BRITAIN loves having orgasms and is currently enjoying the most intense and sustained feelings of genital pleasure since records began. 

More than 70 per cent of people polled said they enjoyed a climax, with only a quarter saying it was a fuss about nothing, all of whom were either women or Liberal Democrats.

Favourite places to experience orgasm included on top of the neighbour's washing machine, the lower deck of the bus, and almost anywhere inside someone else's body.

Professor Bill McKay, Director of Getting It at the Institute for Men, said the orgasm had greatly increased in popularity in Britain after it was discovered it was not invented by the French.
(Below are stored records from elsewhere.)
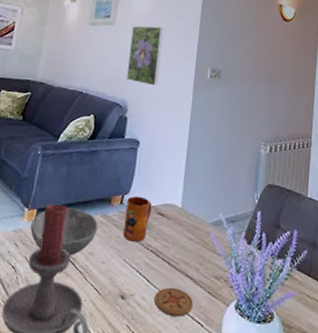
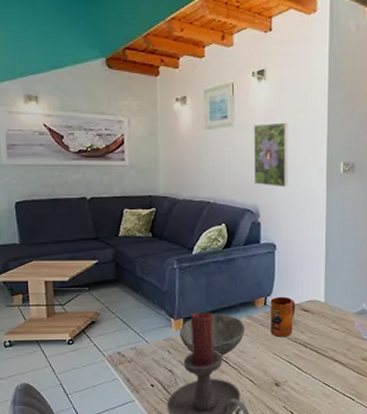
coaster: present [154,287,194,317] -> none [306,372,344,395]

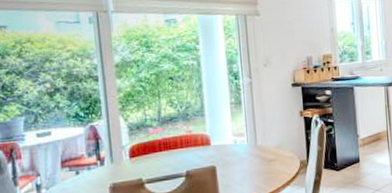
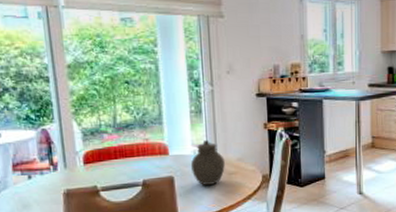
jar: none [231,130,265,174] -> present [190,140,225,186]

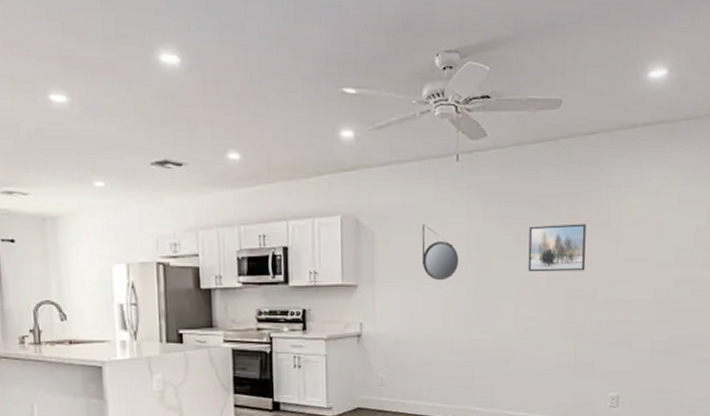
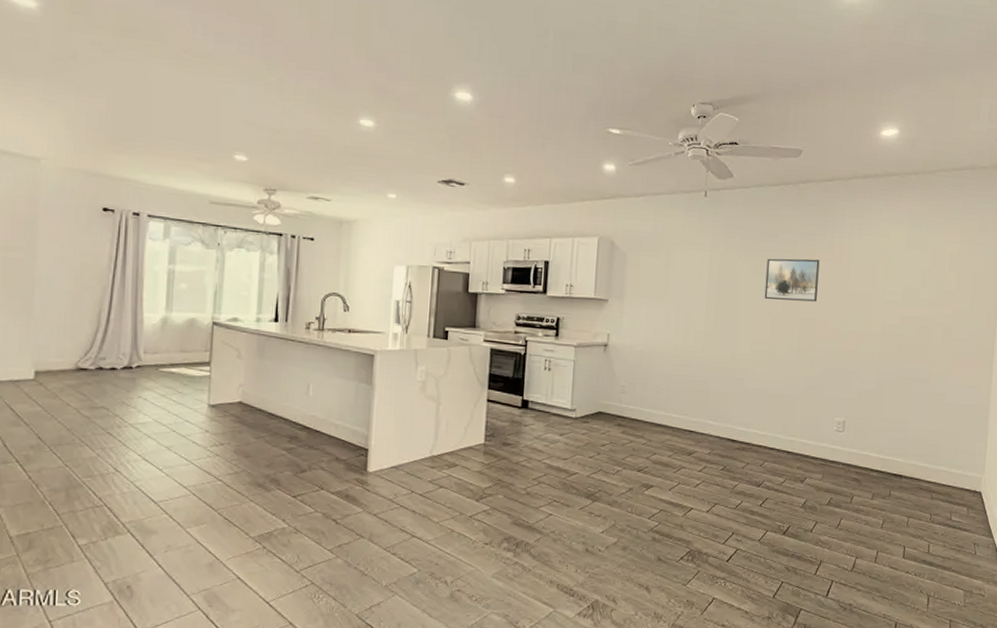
home mirror: present [421,224,459,281] -> none [667,250,702,301]

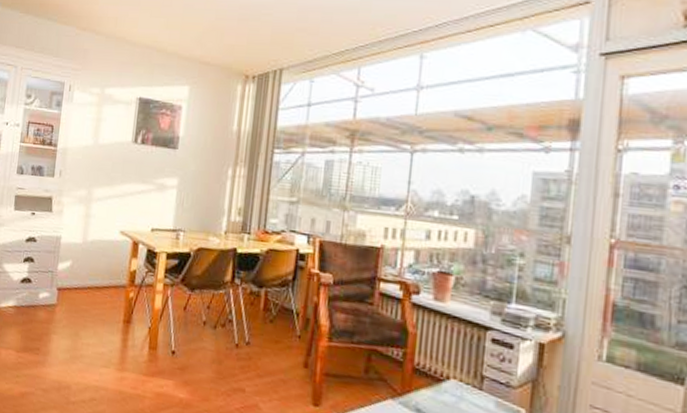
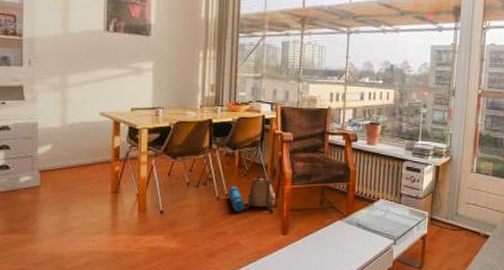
backpack: none [249,321,307,373] -> present [228,174,275,212]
He said: "Once it was proved that women could also experience this intense pleasurable feeling, and not just when they were on their own, the floodgates opened."

Dr Wayne Hayes, a leading sociologist, dated the change in attitude to the decline of religious authority in late 20th Century Britain.

He said: “It used to be that Sunday mornings involved getting out of bed and sitting in a draughty church listening to some hypocritical kiddie fiddler banging on about the evils of sex before marriage.

“Gradually we all realised you could stay in bed, have a coffee and then blow your muck up some enthusiastic blonde without your knob being struck by lightning.”

Nikki Hollis, Director of Getting It at the Institute of Women, said: “Are you in yet? You are? Oh, well that's just great then.”